ACTIONS TO TAKE |
1. In the reading text below, which book inspired the idea for the High Steel Hulk story?
2. Rewrite part of the records as a numbered list, beginning at the line containing "order: Polyporales" and continuing through the line containing "genus: Entelurus". Include only those lines and omit any blank lines.

──────── READING TEXT ────────

Wednesday, May 10, 2017



Episode 26

"You don't need a parachute to skydive. You only need a parachute to skydive twice" (Old Skydiver Joke)
* * *

"Here's the problem in a nutshell, guys: Fucking Lou is afraid of heights."

Afraid Of Heights?
The person speaking was Nick Corea. And the "Lou" he was referring to was none other than Lou Ferrigno - Bill Bixby’s big green alter ego in The Incredible Hulk.

"No shit," Chris said. "So that explains it."

"Explains what," Corea wanted to know.

"Why you bounced our story about the High Steel Hulk a little while back."

Chris was referring to what we thought was a perfectly good story idea: an episode of the Hulk involving the very dangerous and thrilling occupation of the guys who build our skyscrapers. It would also have given us a last act Hulkout in midair, which the kid in us really wanted to see. (The idea for the story was inspired by one of Chris' favorite books: On High Steel: The Education Of An Ironworker by Mike Cherry.)

Nick grimaced. "Well, I couldn’t exactly admit that Lou soaks his jock when he’s more than five feet off the ground."

Although we all laughed, with Lou being over 6’5" and over 300 pounds, the prospect of a fall from any added height might give even a Strongman pause.

"I don’t get it," I said. "If he’s acrophobic, why did you promise the network a skydiving Hulk story?"

"Fuck if I know," Nick admitted. "We were pitching the new season and it just sort of worked its way into the pitch."

──────── TASK MATERIAL ────────

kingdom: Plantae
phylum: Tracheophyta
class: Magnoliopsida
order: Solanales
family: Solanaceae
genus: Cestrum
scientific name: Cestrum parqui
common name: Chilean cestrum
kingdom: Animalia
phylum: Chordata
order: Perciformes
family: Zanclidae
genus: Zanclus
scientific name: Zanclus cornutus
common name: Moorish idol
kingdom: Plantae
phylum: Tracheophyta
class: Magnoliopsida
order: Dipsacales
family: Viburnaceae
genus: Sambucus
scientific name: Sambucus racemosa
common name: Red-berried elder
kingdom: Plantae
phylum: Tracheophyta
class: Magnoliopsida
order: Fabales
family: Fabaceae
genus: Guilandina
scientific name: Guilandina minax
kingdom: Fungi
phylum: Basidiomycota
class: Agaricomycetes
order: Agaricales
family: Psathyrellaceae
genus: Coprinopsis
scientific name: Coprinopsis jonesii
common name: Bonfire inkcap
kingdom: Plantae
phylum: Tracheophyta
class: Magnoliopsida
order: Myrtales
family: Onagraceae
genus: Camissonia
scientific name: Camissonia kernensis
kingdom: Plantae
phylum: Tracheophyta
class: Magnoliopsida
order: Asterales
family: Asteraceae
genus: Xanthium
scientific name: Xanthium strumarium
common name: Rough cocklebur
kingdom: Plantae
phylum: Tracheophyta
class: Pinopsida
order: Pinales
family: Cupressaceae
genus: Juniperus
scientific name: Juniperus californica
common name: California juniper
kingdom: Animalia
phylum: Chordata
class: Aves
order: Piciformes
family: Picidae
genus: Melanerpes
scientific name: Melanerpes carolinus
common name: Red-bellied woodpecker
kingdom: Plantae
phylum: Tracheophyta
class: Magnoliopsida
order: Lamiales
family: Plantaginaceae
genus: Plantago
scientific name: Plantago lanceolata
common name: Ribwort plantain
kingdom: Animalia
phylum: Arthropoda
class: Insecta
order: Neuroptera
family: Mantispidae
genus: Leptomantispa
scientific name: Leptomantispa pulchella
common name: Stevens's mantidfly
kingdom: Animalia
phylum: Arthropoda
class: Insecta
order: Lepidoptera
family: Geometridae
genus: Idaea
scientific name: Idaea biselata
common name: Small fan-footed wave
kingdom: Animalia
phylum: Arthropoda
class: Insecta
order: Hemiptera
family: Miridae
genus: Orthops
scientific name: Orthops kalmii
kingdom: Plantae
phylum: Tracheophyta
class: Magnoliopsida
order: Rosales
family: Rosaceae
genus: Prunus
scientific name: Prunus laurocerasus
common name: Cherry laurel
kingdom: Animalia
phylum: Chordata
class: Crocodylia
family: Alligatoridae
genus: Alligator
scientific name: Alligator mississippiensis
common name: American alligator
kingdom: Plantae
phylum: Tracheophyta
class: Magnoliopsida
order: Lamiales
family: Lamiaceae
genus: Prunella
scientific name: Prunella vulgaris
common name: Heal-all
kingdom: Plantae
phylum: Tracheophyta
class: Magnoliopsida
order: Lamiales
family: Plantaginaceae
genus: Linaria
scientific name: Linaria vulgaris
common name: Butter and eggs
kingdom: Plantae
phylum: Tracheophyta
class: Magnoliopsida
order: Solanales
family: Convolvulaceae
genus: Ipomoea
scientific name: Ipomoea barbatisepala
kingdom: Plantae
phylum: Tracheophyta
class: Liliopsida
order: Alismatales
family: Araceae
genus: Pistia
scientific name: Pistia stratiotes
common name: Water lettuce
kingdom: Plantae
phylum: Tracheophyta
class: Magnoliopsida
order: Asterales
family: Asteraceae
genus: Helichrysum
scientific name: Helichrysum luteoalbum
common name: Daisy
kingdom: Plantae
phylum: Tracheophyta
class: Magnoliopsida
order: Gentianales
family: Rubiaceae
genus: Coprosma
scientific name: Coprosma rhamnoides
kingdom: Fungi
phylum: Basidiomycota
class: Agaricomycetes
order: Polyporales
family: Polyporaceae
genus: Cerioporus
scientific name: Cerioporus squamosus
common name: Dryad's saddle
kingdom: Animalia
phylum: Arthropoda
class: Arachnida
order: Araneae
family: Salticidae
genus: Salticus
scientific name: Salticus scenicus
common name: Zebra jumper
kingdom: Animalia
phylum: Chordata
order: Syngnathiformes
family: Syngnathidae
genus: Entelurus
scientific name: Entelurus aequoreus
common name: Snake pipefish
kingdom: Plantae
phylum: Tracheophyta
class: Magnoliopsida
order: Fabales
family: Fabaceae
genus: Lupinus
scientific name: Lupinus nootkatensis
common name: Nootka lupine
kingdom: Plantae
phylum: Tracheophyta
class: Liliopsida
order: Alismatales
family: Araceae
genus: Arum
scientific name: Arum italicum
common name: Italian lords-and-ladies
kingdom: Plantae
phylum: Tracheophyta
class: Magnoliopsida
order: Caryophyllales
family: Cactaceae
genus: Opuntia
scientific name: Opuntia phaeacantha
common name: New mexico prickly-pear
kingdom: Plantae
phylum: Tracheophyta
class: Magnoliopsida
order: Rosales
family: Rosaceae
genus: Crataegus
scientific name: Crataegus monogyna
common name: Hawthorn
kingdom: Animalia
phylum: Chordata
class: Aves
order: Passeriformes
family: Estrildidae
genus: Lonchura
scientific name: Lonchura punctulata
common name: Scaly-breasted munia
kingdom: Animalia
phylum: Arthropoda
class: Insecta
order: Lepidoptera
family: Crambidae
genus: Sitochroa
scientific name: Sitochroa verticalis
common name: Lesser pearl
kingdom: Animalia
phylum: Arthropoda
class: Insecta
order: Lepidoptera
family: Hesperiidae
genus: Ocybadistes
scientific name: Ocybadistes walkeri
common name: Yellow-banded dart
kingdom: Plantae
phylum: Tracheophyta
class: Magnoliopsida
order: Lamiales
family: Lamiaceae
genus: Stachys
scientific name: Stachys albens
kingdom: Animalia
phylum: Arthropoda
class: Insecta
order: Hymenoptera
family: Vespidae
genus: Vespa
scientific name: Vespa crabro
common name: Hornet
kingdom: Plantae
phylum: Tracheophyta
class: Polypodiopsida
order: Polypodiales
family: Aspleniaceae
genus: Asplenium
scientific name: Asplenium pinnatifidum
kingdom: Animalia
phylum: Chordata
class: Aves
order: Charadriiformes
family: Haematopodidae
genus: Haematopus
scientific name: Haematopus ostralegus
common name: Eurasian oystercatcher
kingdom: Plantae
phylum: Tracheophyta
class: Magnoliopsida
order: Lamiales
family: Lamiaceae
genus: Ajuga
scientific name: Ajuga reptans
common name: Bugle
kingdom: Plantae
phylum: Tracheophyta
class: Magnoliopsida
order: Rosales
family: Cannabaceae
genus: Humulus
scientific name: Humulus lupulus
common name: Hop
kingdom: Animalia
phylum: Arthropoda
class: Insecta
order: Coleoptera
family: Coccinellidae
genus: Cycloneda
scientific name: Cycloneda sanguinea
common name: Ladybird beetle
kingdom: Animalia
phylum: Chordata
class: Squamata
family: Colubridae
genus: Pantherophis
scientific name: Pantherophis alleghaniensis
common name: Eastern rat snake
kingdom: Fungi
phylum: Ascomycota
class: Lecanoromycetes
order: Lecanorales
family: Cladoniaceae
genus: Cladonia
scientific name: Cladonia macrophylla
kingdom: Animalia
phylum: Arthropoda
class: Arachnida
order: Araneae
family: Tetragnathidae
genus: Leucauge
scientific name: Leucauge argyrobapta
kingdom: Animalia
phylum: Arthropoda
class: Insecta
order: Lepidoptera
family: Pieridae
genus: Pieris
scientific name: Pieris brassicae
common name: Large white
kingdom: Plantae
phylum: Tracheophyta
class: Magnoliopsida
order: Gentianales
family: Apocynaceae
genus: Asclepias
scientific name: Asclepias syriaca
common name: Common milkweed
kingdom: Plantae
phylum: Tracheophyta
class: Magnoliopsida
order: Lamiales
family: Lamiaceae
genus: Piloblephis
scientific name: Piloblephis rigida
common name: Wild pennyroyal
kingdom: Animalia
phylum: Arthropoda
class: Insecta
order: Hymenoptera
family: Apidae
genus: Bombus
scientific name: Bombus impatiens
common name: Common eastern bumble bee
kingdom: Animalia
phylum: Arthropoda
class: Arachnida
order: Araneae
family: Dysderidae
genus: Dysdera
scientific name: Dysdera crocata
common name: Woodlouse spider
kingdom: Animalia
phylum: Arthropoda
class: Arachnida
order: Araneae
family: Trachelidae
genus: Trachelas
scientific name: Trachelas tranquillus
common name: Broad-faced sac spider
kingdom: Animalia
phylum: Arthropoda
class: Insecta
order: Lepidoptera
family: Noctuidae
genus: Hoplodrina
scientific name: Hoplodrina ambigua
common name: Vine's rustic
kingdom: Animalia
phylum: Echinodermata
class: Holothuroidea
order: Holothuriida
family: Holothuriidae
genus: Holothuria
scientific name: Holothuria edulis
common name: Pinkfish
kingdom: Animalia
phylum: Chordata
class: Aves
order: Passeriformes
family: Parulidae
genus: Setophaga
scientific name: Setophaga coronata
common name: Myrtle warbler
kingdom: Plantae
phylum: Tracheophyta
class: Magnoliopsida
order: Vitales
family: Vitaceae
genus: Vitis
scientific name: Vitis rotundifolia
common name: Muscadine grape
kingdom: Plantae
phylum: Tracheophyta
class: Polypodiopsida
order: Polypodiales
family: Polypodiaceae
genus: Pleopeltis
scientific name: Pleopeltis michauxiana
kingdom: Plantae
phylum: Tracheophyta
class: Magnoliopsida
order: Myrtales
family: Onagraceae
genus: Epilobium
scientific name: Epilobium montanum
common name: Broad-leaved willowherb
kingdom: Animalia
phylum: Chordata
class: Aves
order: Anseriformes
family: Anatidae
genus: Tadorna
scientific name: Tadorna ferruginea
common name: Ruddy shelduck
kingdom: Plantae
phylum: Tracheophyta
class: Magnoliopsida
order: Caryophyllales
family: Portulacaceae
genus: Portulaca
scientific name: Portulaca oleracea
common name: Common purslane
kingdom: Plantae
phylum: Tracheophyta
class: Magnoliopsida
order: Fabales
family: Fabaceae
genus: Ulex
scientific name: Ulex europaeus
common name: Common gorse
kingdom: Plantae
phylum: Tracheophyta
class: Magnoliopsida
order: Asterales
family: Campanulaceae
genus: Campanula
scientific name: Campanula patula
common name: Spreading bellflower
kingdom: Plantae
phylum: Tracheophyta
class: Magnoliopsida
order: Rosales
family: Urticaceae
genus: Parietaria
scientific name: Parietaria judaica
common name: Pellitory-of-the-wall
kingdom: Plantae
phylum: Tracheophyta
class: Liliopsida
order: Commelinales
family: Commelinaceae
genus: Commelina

────────

ANSWERS BY TASK |
1. On High Steel: The Education Of An Ironworker by Mike Cherry.

2.
1. order: Polyporales
2. family: Polyporaceae
3. genus: Cerioporus
4. scientific name: Cerioporus squamosus
5. common name: Dryad's saddle
6. kingdom: Animalia
7. phylum: Arthropoda
8. class: Arachnida
9. order: Araneae
10. family: Salticidae
11. genus: Salticus
12. scientific name: Salticus scenicus
13. common name: Zebra jumper
14. kingdom: Animalia
15. phylum: Chordata
16. order: Syngnathiformes
17. family: Syngnathidae
18. genus: Entelurus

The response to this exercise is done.